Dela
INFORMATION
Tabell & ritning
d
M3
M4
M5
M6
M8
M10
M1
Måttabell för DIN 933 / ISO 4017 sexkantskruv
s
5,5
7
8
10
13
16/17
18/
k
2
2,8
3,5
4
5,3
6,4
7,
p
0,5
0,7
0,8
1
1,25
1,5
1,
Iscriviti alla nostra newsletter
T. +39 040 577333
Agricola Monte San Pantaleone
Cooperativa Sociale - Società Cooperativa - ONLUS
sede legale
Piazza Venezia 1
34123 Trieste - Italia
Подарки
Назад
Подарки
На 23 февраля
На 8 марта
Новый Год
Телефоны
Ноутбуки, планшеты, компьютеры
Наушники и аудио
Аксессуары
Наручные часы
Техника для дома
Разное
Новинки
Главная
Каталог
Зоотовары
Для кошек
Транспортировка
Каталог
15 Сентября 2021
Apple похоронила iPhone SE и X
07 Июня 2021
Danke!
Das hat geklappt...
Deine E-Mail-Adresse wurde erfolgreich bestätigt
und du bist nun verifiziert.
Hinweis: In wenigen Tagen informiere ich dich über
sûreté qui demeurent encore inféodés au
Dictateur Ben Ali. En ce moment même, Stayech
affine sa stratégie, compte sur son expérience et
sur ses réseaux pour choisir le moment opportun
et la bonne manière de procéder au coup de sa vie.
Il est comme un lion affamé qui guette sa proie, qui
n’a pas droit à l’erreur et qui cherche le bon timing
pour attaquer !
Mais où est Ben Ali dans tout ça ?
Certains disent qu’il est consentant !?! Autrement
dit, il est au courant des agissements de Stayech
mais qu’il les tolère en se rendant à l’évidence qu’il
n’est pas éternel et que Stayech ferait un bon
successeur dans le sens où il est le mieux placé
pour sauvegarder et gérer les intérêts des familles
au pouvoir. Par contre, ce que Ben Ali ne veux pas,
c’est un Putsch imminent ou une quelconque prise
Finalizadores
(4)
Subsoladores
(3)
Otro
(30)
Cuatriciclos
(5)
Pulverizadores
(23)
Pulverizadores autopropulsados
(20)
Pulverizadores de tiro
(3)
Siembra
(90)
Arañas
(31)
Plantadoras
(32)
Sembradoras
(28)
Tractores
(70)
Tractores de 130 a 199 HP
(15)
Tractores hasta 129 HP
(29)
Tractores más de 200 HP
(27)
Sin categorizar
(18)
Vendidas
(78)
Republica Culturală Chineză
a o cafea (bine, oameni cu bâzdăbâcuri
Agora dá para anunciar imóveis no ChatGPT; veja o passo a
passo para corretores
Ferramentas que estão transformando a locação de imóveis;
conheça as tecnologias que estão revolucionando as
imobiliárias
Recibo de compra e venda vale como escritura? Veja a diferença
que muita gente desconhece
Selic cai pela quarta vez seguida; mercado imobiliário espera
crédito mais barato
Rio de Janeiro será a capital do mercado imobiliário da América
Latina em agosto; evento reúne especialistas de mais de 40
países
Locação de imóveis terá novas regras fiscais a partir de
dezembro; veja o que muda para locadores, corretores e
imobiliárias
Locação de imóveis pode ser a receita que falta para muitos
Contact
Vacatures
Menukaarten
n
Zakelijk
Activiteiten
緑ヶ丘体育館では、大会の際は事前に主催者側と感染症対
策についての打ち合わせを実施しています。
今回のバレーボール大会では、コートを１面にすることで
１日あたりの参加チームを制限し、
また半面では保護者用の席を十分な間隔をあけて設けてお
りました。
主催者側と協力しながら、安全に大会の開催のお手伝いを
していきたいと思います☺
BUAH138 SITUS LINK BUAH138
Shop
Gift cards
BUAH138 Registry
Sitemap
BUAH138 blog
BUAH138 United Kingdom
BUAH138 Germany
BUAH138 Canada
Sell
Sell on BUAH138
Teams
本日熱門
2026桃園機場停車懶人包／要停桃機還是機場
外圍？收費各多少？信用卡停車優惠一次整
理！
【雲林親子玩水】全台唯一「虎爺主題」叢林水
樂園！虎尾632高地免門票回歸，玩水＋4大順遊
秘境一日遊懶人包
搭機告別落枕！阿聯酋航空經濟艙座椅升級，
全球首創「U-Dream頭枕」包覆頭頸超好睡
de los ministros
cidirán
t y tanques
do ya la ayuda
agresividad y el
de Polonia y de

================================

TASK DESCRIPTION
Copy the data from its first line through the line containing "Agricola Monte San Pantaleone", reproducing each line word for word.

RESULT OF THIS EXERCISE
Dela
INFORMATION
Tabell & ritning
d
M3
M4
M5
M6
M8
M10
M1
Måttabell för DIN 933 / ISO 4017 sexkantskruv
s
5,5
7
8
10
13
16/17
18/
k
2
2,8
3,5
4
5,3
6,4
7,
p
0,5
0,7
0,8
1
1,25
1,5
1,
Iscriviti alla nostra newsletter
T. +39 040 577333
Agricola Monte San Pantaleone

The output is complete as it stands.